In fact, you can observe the same thing on this planet. If a Hindu, a Christian, and an atheist on today's Earth want to exchange information, they have do it with a factual framework, because cultural/religious conventions and definitions are not transferable across these boundaries. When two biologists are talking about adaptation mechanisms, it's not fruitful if one uses stone age scripture as a reasoning tool.

You asked if laws only have meaning in a learned context. Of course we mostly get to learn from other people, that's how knowledge works in the face of a very limited lifespan, resources, and capabilities. But it still matters where that knowledge originally came from, it's still significant if those laws actually reflect how the universe works or if it's just made up stuff that is in conflict with observable reality.



view as:

God is not in conflict with observable reality. He/she/it, if God exists, is outside of it (I.e the unmoved creator)

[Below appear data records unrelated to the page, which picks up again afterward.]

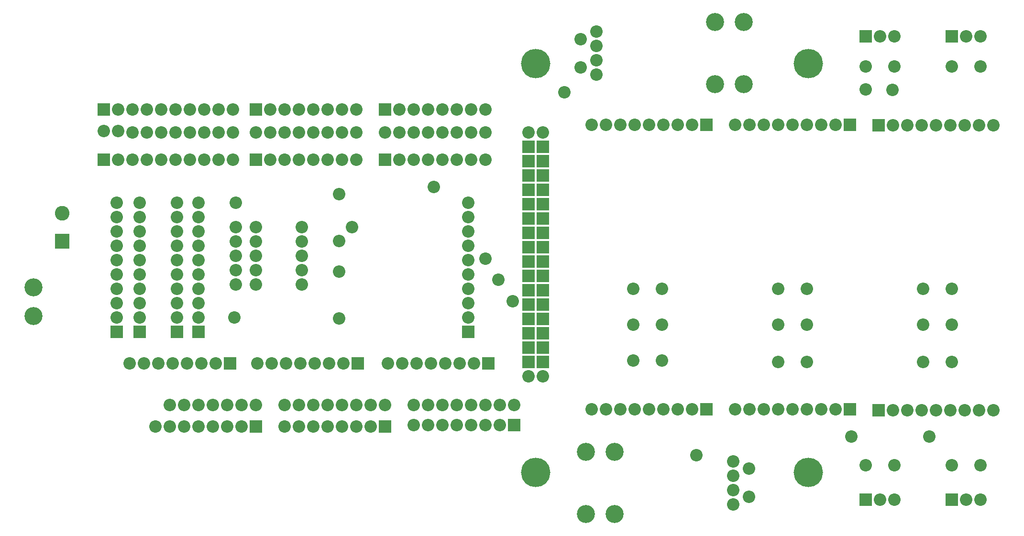
<source format=gts>
G04 Layer: TopSolderMaskLayer*
G04 EasyEDA v6.4.19.5, 2021-05-27T13:51:55--3:00*
G04 d4571b5f0cad4c8e9ba745b3e698b6d2,59636247558045d2802cba280e4ac9d9,10*
G04 Gerber Generator version 0.2*
G04 Scale: 100 percent, Rotated: No, Reflected: No *
G04 Dimensions in millimeters *
G04 leading zeros omitted , absolute positions ,4 integer and 5 decimal *
%FSLAX45Y45*%
%MOMM*%

%ADD28C,2.2032*%
%ADD29C,5.2032*%
%ADD31C,3.2032*%
%ADD33C,2.6032*%

%LPD*%
D28*
G01*
X7289800Y-1117600D03*
G01*
X8204200Y-2387600D03*
G01*
X8432800Y-2756484D03*
G01*
X8686800Y-3137484D03*
G01*
X1701800Y-127000D03*
G01*
X1447800Y-127000D03*
G01*
X3759200Y-3429000D03*
G01*
X16065144Y-5537200D03*
G01*
X14681200Y-5537200D03*
G01*
X15408554Y600354D03*
G01*
X14935200Y609600D03*
G01*
X11938000Y-5867400D03*
G01*
X9601200Y558800D03*
G01*
X3784600Y-1397000D03*
G01*
X5842000Y-1828800D03*
G01*
X4953000Y-2844800D03*
G01*
X4953000Y-2590800D03*
G01*
X4953000Y-2336800D03*
G01*
X4953000Y-2082800D03*
G01*
X4953000Y-1828800D03*
G01*
X5613425Y-1244574D03*
G01*
X5613425Y-2070074D03*
G01*
X5613425Y-2616174D03*
G01*
X5613425Y-3441674D03*
G01*
X3784600Y-2844800D03*
G01*
X3784600Y-2590800D03*
G01*
X3784600Y-2336800D03*
G01*
X3784600Y-2082800D03*
G01*
X3784600Y-1828800D03*
G01*
X4140200Y-2844800D03*
G01*
X4140200Y-2590800D03*
G01*
X4140200Y-2336800D03*
G01*
X4140200Y-2082800D03*
G01*
X4140200Y-1828800D03*
D29*
G01*
X13919200Y-6172200D03*
G01*
X13919200Y1066800D03*
G01*
X9093200Y-6172200D03*
G01*
X9093200Y1066800D03*
G36*
X4029963Y-5469636D02*
G01*
X4029963Y-5249163D01*
X4250436Y-5249163D01*
X4250436Y-5469636D01*
G37*
D28*
G01*
X3886200Y-5359400D03*
G01*
X3632200Y-5359400D03*
G01*
X3378200Y-5359400D03*
G01*
X2362200Y-5359400D03*
G01*
X2616200Y-5359400D03*
G01*
X2870200Y-5359400D03*
G01*
X3124200Y-5359400D03*
G36*
X6315963Y-5469636D02*
G01*
X6315963Y-5249163D01*
X6536436Y-5249163D01*
X6536436Y-5469636D01*
G37*
G01*
X6172200Y-5359400D03*
G01*
X5918200Y-5359400D03*
G01*
X5664200Y-5359400D03*
G01*
X4648200Y-5359400D03*
G01*
X4902200Y-5359400D03*
G01*
X5156200Y-5359400D03*
G01*
X5410200Y-5359400D03*
G36*
X8144763Y-4352036D02*
G01*
X8144763Y-4131563D01*
X8365236Y-4131563D01*
X8365236Y-4352036D01*
G37*
G01*
X8001000Y-4241800D03*
G01*
X7747000Y-4241800D03*
G01*
X7493000Y-4241800D03*
G01*
X6477000Y-4241800D03*
G01*
X6731000Y-4241800D03*
G01*
X6985000Y-4241800D03*
G01*
X7239000Y-4241800D03*
G36*
X6315963Y143763D02*
G01*
X6315963Y364236D01*
X6536436Y364236D01*
X6536436Y143763D01*
G37*
G01*
X6680200Y254000D03*
G01*
X6934200Y254000D03*
G01*
X7188200Y254000D03*
G01*
X8204200Y254000D03*
G01*
X7950200Y254000D03*
G01*
X7696200Y254000D03*
G01*
X7442200Y254000D03*
G36*
X4029963Y143763D02*
G01*
X4029963Y364236D01*
X4250436Y364236D01*
X4250436Y143763D01*
G37*
G01*
X4394200Y254000D03*
G01*
X4648200Y254000D03*
G01*
X4902200Y254000D03*
G01*
X5918200Y254000D03*
G01*
X5664200Y254000D03*
G01*
X5410200Y254000D03*
G01*
X5156200Y254000D03*
G01*
X3733800Y254000D03*
G01*
X3479800Y254000D03*
G01*
X3225800Y254000D03*
G01*
X2971800Y254000D03*
G01*
X2717800Y254000D03*
G01*
X2463800Y254000D03*
G01*
X2209800Y254000D03*
G01*
X1955800Y254000D03*
G01*
X1701800Y254000D03*
G36*
X1337563Y143763D02*
G01*
X1337563Y364236D01*
X1558036Y364236D01*
X1558036Y143763D01*
G37*
G01*
X2082800Y-1397000D03*
G01*
X2082800Y-1651000D03*
G01*
X2082800Y-1905000D03*
G01*
X2082800Y-2159000D03*
G01*
X2082800Y-2413000D03*
G01*
X2082800Y-2667000D03*
G01*
X2082800Y-2921000D03*
G01*
X2082800Y-3175000D03*
G01*
X2082800Y-3429000D03*
G36*
X1972563Y-3793236D02*
G01*
X1972563Y-3572763D01*
X2193036Y-3572763D01*
X2193036Y-3793236D01*
G37*
G01*
X3124200Y-1397000D03*
G01*
X3124200Y-1651000D03*
G01*
X3124200Y-1905000D03*
G01*
X3124200Y-2159000D03*
G01*
X3124200Y-2413000D03*
G01*
X3124200Y-2667000D03*
G01*
X3124200Y-2921000D03*
G01*
X3124200Y-3175000D03*
G01*
X3124200Y-3429000D03*
G36*
X3013963Y-3793236D02*
G01*
X3013963Y-3572763D01*
X3234436Y-3572763D01*
X3234436Y-3793236D01*
G37*
G01*
X7899400Y-1397000D03*
G01*
X7899400Y-1651000D03*
G01*
X7899400Y-1905000D03*
G01*
X7899400Y-2159000D03*
G01*
X7899400Y-2413000D03*
G01*
X7899400Y-2667000D03*
G01*
X7899400Y-2921000D03*
G01*
X7899400Y-3175000D03*
G01*
X7899400Y-3429000D03*
G36*
X7789163Y-3793236D02*
G01*
X7789163Y-3572763D01*
X8009636Y-3572763D01*
X8009636Y-3793236D01*
G37*
G01*
X2743200Y-1397000D03*
G01*
X2743200Y-1651000D03*
G01*
X2743200Y-1905000D03*
G01*
X2743200Y-2159000D03*
G01*
X2743200Y-2413000D03*
G01*
X2743200Y-2667000D03*
G01*
X2743200Y-2921000D03*
G01*
X2743200Y-3175000D03*
G01*
X2743200Y-3429000D03*
G36*
X2632963Y-3793236D02*
G01*
X2632963Y-3572763D01*
X2853436Y-3572763D01*
X2853436Y-3793236D01*
G37*
G01*
X1676400Y-1397000D03*
G01*
X1676400Y-1651000D03*
G01*
X1676400Y-1905000D03*
G01*
X1676400Y-2159000D03*
G01*
X1676400Y-2413000D03*
G01*
X1676400Y-2667000D03*
G01*
X1676400Y-2921000D03*
G01*
X1676400Y-3175000D03*
G01*
X1676400Y-3429000D03*
G36*
X1566163Y-3793236D02*
G01*
X1566163Y-3572763D01*
X1786636Y-3572763D01*
X1786636Y-3793236D01*
G37*
G36*
X3572763Y-4352036D02*
G01*
X3572763Y-4131563D01*
X3793236Y-4131563D01*
X3793236Y-4352036D01*
G37*
G01*
X3429000Y-4241800D03*
G01*
X3175000Y-4241800D03*
G01*
X2921000Y-4241800D03*
G01*
X1905000Y-4241800D03*
G01*
X2159000Y-4241800D03*
G01*
X2413000Y-4241800D03*
G01*
X2667000Y-4241800D03*
G36*
X5833363Y-4352036D02*
G01*
X5833363Y-4131563D01*
X6053836Y-4131563D01*
X6053836Y-4352036D01*
G37*
G01*
X5689600Y-4241800D03*
G01*
X5435600Y-4241800D03*
G01*
X5181600Y-4241800D03*
G01*
X4165600Y-4241800D03*
G01*
X4419600Y-4241800D03*
G01*
X4673600Y-4241800D03*
G01*
X4927600Y-4241800D03*
G01*
X3733800Y-635000D03*
G01*
X3479800Y-635000D03*
G01*
X3225800Y-635000D03*
G01*
X2971800Y-635000D03*
G01*
X2717800Y-635000D03*
G01*
X2463800Y-635000D03*
G01*
X2209800Y-635000D03*
G01*
X1955800Y-635000D03*
G01*
X1701800Y-635000D03*
G36*
X1337563Y-745236D02*
G01*
X1337563Y-524763D01*
X1558036Y-524763D01*
X1558036Y-745236D01*
G37*
G36*
X4029963Y-745236D02*
G01*
X4029963Y-524763D01*
X4250436Y-524763D01*
X4250436Y-745236D01*
G37*
G01*
X4394200Y-635000D03*
G01*
X4648200Y-635000D03*
G01*
X4902200Y-635000D03*
G01*
X5918200Y-635000D03*
G01*
X5664200Y-635000D03*
G01*
X5410200Y-635000D03*
G01*
X5156200Y-635000D03*
G36*
X6315963Y-745236D02*
G01*
X6315963Y-524763D01*
X6536436Y-524763D01*
X6536436Y-745236D01*
G37*
G01*
X6680200Y-635000D03*
G01*
X6934200Y-635000D03*
G01*
X7188200Y-635000D03*
G01*
X8204200Y-635000D03*
G01*
X7950200Y-635000D03*
G01*
X7696200Y-635000D03*
G01*
X7442200Y-635000D03*
G01*
X12590195Y-5979795D03*
G01*
X12590195Y-6233795D03*
G01*
X12590195Y-6487795D03*
G01*
X12590195Y-6741795D03*
G01*
X12870205Y-6106795D03*
G01*
X12870205Y-6606794D03*
D31*
G01*
X9982200Y-6911797D03*
G01*
X10490200Y-6911797D03*
G01*
X10488193Y-5811799D03*
G01*
X9980193Y-5811799D03*
G01*
X203200Y-2895600D03*
G01*
X203200Y-3403600D03*
G36*
X14824963Y-6765036D02*
G01*
X14824963Y-6544563D01*
X15045436Y-6544563D01*
X15045436Y-6765036D01*
G37*
D28*
G01*
X15189200Y-6654800D03*
G01*
X15443200Y-6654800D03*
G36*
X16348963Y-6765036D02*
G01*
X16348963Y-6544563D01*
X16569436Y-6544563D01*
X16569436Y-6765036D01*
G37*
G01*
X16713200Y-6654800D03*
G01*
X16967200Y-6654800D03*
G36*
X14824963Y1439163D02*
G01*
X14824963Y1659636D01*
X15045436Y1659636D01*
X15045436Y1439163D01*
G37*
G01*
X15189200Y1549400D03*
G01*
X15443200Y1549400D03*
G36*
X16348963Y1439163D02*
G01*
X16348963Y1659636D01*
X16569436Y1659636D01*
X16569436Y1439163D01*
G37*
G01*
X16713200Y1549400D03*
G01*
X16967200Y1549400D03*
G36*
X581152Y-2209037D02*
G01*
X581152Y-1948687D01*
X841247Y-1948687D01*
X841247Y-2209037D01*
G37*
D33*
G01*
X711200Y-1578813D03*
D28*
G01*
X15443200Y-6045200D03*
G01*
X14935200Y-6045200D03*
G01*
X16967200Y-6045200D03*
G01*
X16459200Y-6045200D03*
G01*
X15443200Y1016000D03*
G01*
X14935200Y1016000D03*
G01*
X16967200Y1016000D03*
G01*
X16459200Y1016000D03*
G01*
X13385800Y-3556000D03*
G01*
X13893800Y-3556000D03*
G01*
X13385800Y-4216400D03*
G01*
X13893800Y-4216400D03*
G01*
X15951200Y-3556000D03*
G01*
X16459200Y-3556000D03*
G01*
X15951200Y-4216400D03*
G01*
X16459200Y-4216400D03*
G01*
X13385800Y-2921000D03*
G01*
X13893800Y-2921000D03*
G01*
X11328400Y-4191000D03*
G01*
X10820400Y-4191000D03*
G01*
X15951200Y-2921000D03*
G01*
X16459200Y-2921000D03*
G36*
X8601963Y-5444236D02*
G01*
X8601963Y-5223763D01*
X8822436Y-5223763D01*
X8822436Y-5444236D01*
G37*
G01*
X8458200Y-5334000D03*
G01*
X8204200Y-5334000D03*
G01*
X7950200Y-5334000D03*
G01*
X6934200Y-5334000D03*
G01*
X7188200Y-5334000D03*
G01*
X7442200Y-5334000D03*
G01*
X7696200Y-5334000D03*
G36*
X12005563Y-122936D02*
G01*
X12005563Y97536D01*
X12226036Y97536D01*
X12226036Y-122936D01*
G37*
G01*
X11861800Y-12725D03*
G01*
X11607800Y-12725D03*
G01*
X11353800Y-12725D03*
G01*
X11099800Y-12725D03*
G01*
X10845800Y-12725D03*
G01*
X10591800Y-12725D03*
G01*
X10337800Y-12725D03*
G01*
X10083800Y-12725D03*
G36*
X12005563Y-5164836D02*
G01*
X12005563Y-4944363D01*
X12226036Y-4944363D01*
X12226036Y-5164836D01*
G37*
G01*
X11861800Y-5054625D03*
G01*
X11607800Y-5054625D03*
G01*
X11353800Y-5054625D03*
G01*
X11099800Y-5054625D03*
G01*
X10845800Y-5054625D03*
G01*
X10591800Y-5054625D03*
G01*
X10337800Y-5054625D03*
G01*
X10083800Y-5054625D03*
G36*
X14545563Y-122936D02*
G01*
X14545563Y97536D01*
X14765781Y97536D01*
X14765781Y-122936D01*
G37*
G01*
X14401698Y-12725D03*
G01*
X14147698Y-12725D03*
G01*
X13893698Y-12725D03*
G01*
X13639698Y-12725D03*
G01*
X13385698Y-12725D03*
G01*
X13131698Y-12725D03*
G01*
X12877698Y-12725D03*
G01*
X12623698Y-12725D03*
G36*
X14545563Y-5164836D02*
G01*
X14545563Y-4944363D01*
X14765781Y-4944363D01*
X14765781Y-5164836D01*
G37*
G01*
X14401698Y-5054625D03*
G01*
X14147698Y-5054625D03*
G01*
X13893698Y-5054625D03*
G01*
X13639698Y-5054625D03*
G01*
X13385698Y-5054625D03*
G01*
X13131698Y-5054625D03*
G01*
X12877698Y-5054625D03*
G01*
X12623698Y-5054625D03*
G36*
X15053563Y-5177536D02*
G01*
X15053563Y-4957063D01*
X15274036Y-4957063D01*
X15274036Y-5177536D01*
G37*
G01*
X15417825Y-5067300D03*
G01*
X15671825Y-5067300D03*
G01*
X15925825Y-5067300D03*
G01*
X16179825Y-5067300D03*
G01*
X16433825Y-5067300D03*
G01*
X16687825Y-5067300D03*
G01*
X16941825Y-5067300D03*
G01*
X17195825Y-5067300D03*
G36*
X15053563Y-135636D02*
G01*
X15053563Y84836D01*
X15274036Y84836D01*
X15274036Y-135636D01*
G37*
G01*
X15417825Y-25400D03*
G01*
X15671825Y-25400D03*
G01*
X15925825Y-25400D03*
G01*
X16179825Y-25400D03*
G01*
X16433825Y-25400D03*
G01*
X16687825Y-25400D03*
G01*
X16941825Y-25400D03*
G01*
X17195825Y-25400D03*
G01*
X4140200Y-4978400D03*
G01*
X3886200Y-4978400D03*
G01*
X3632200Y-4978400D03*
G01*
X3378200Y-4978400D03*
G01*
X3124200Y-4978400D03*
G01*
X2870200Y-4978400D03*
G01*
X9220200Y-152400D03*
G01*
X8966200Y-152400D03*
G01*
X9220200Y-4470400D03*
G01*
X8966200Y-4470400D03*
G36*
X8855963Y-2548636D02*
G01*
X8855963Y-2328163D01*
X9076436Y-2328163D01*
X9076436Y-2548636D01*
G37*
G36*
X9109963Y-2548636D02*
G01*
X9109963Y-2328163D01*
X9330436Y-2328163D01*
X9330436Y-2548636D01*
G37*
G36*
X8855963Y-2802636D02*
G01*
X8855963Y-2582163D01*
X9076436Y-2582163D01*
X9076436Y-2802636D01*
G37*
G36*
X9109963Y-2802636D02*
G01*
X9109963Y-2582163D01*
X9330436Y-2582163D01*
X9330436Y-2802636D01*
G37*
G36*
X8855963Y-3056636D02*
G01*
X8855963Y-2836163D01*
X9076436Y-2836163D01*
X9076436Y-3056636D01*
G37*
G36*
X9109963Y-3056636D02*
G01*
X9109963Y-2836163D01*
X9330436Y-2836163D01*
X9330436Y-3056636D01*
G37*
G36*
X8855963Y-3310636D02*
G01*
X8855963Y-3090163D01*
X9076436Y-3090163D01*
X9076436Y-3310636D01*
G37*
G36*
X9109963Y-3310636D02*
G01*
X9109963Y-3090163D01*
X9330436Y-3090163D01*
X9330436Y-3310636D01*
G37*
G36*
X8855963Y-3564636D02*
G01*
X8855963Y-3344163D01*
X9076436Y-3344163D01*
X9076436Y-3564636D01*
G37*
G36*
X9109963Y-3564636D02*
G01*
X9109963Y-3344163D01*
X9330436Y-3344163D01*
X9330436Y-3564636D01*
G37*
G36*
X8855963Y-3818636D02*
G01*
X8855963Y-3598163D01*
X9076436Y-3598163D01*
X9076436Y-3818636D01*
G37*
G36*
X9109963Y-3818636D02*
G01*
X9109963Y-3598163D01*
X9330436Y-3598163D01*
X9330436Y-3818636D01*
G37*
G36*
X8855963Y-4072636D02*
G01*
X8855963Y-3852163D01*
X9076436Y-3852163D01*
X9076436Y-4072636D01*
G37*
G36*
X9109963Y-4072636D02*
G01*
X9109963Y-3852163D01*
X9330436Y-3852163D01*
X9330436Y-4072636D01*
G37*
G36*
X8855963Y-4326636D02*
G01*
X8855963Y-4106163D01*
X9076436Y-4106163D01*
X9076436Y-4326636D01*
G37*
G36*
X9109963Y-4326636D02*
G01*
X9109963Y-4106163D01*
X9330436Y-4106163D01*
X9330436Y-4326636D01*
G37*
G36*
X8855963Y-516636D02*
G01*
X8855963Y-296163D01*
X9076436Y-296163D01*
X9076436Y-516636D01*
G37*
G36*
X9109963Y-516636D02*
G01*
X9109963Y-296163D01*
X9330436Y-296163D01*
X9330436Y-516636D01*
G37*
G36*
X8855963Y-770636D02*
G01*
X8855963Y-550163D01*
X9076436Y-550163D01*
X9076436Y-770636D01*
G37*
G36*
X9109963Y-770636D02*
G01*
X9109963Y-550163D01*
X9330436Y-550163D01*
X9330436Y-770636D01*
G37*
G36*
X8855963Y-1024636D02*
G01*
X8855963Y-804163D01*
X9076436Y-804163D01*
X9076436Y-1024636D01*
G37*
G36*
X9109963Y-1024636D02*
G01*
X9109963Y-804163D01*
X9330436Y-804163D01*
X9330436Y-1024636D01*
G37*
G36*
X8855963Y-1278636D02*
G01*
X8855963Y-1058163D01*
X9076436Y-1058163D01*
X9076436Y-1278636D01*
G37*
G36*
X9109963Y-1278636D02*
G01*
X9109963Y-1058163D01*
X9330436Y-1058163D01*
X9330436Y-1278636D01*
G37*
G36*
X8855963Y-1532636D02*
G01*
X8855963Y-1312163D01*
X9076436Y-1312163D01*
X9076436Y-1532636D01*
G37*
G36*
X9109963Y-1532636D02*
G01*
X9109963Y-1312163D01*
X9330436Y-1312163D01*
X9330436Y-1532636D01*
G37*
G36*
X8855963Y-1786636D02*
G01*
X8855963Y-1566163D01*
X9076436Y-1566163D01*
X9076436Y-1786636D01*
G37*
G36*
X9109963Y-1786636D02*
G01*
X9109963Y-1566163D01*
X9330436Y-1566163D01*
X9330436Y-1786636D01*
G37*
G36*
X8855963Y-2040636D02*
G01*
X8855963Y-1820163D01*
X9076436Y-1820163D01*
X9076436Y-2040636D01*
G37*
G36*
X9109963Y-2040636D02*
G01*
X9109963Y-1820163D01*
X9330436Y-1820163D01*
X9330436Y-2040636D01*
G37*
G36*
X8855963Y-2294636D02*
G01*
X8855963Y-2074163D01*
X9076436Y-2074163D01*
X9076436Y-2294636D01*
G37*
G36*
X9109963Y-2294636D02*
G01*
X9109963Y-2074163D01*
X9330436Y-2074163D01*
X9330436Y-2294636D01*
G37*
G01*
X1955800Y-152400D03*
G01*
X3733800Y-152400D03*
G01*
X3479800Y-152400D03*
G01*
X3225800Y-152400D03*
G01*
X2971800Y-152400D03*
G01*
X2717800Y-152400D03*
G01*
X2463800Y-152400D03*
G01*
X2209800Y-152400D03*
G01*
X4140200Y-152400D03*
G01*
X5918200Y-152400D03*
G01*
X5664200Y-152400D03*
G01*
X5410200Y-152400D03*
G01*
X5156200Y-152400D03*
G01*
X4902200Y-152400D03*
G01*
X4648200Y-152400D03*
G01*
X4394200Y-152400D03*
G01*
X4648200Y-4978400D03*
G01*
X6426200Y-4978400D03*
G01*
X6172200Y-4978400D03*
G01*
X5918200Y-4978400D03*
G01*
X5664200Y-4978400D03*
G01*
X5410200Y-4978400D03*
G01*
X5156200Y-4978400D03*
G01*
X4902200Y-4978400D03*
G01*
X6426200Y-152400D03*
G01*
X8204200Y-152400D03*
G01*
X7950200Y-152400D03*
G01*
X7696200Y-152400D03*
G01*
X7442200Y-152400D03*
G01*
X7188200Y-152400D03*
G01*
X6934200Y-152400D03*
G01*
X6680200Y-152400D03*
G01*
X6934200Y-4978400D03*
G01*
X8712200Y-4978400D03*
G01*
X8458200Y-4978400D03*
G01*
X8204200Y-4978400D03*
G01*
X7950200Y-4978400D03*
G01*
X7696200Y-4978400D03*
G01*
X7442200Y-4978400D03*
G01*
X7188200Y-4978400D03*
G01*
X2616200Y-4978400D03*
G01*
X10168204Y874395D03*
G01*
X10168204Y1128395D03*
G01*
X10168204Y1382395D03*
G01*
X10168204Y1636395D03*
G01*
X9888194Y1001395D03*
G01*
X9888194Y1501394D03*
D31*
G01*
X12776200Y1806397D03*
G01*
X12268200Y1806397D03*
G01*
X12270206Y706399D03*
G01*
X12778206Y706399D03*
D28*
G01*
X10820400Y-3556000D03*
G01*
X11328400Y-3556000D03*
G01*
X10820400Y-2921000D03*
G01*
X11328400Y-2921000D03*
M02*

</source>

Science works because the universe is intelligible and in it's creation was made with logic that we can discover with the scientific process.

Problem I see with taking a "if it doesn't pass the scientific method, I am not going to entertain it" worldview, is that you box yourself into a tiny corner of the whole of experience.

There are many things that cannot be tested by the scientific method, it doesn't mean they are not possible.

Even in science you have conflicting views around theories. How is this any different that the different religions?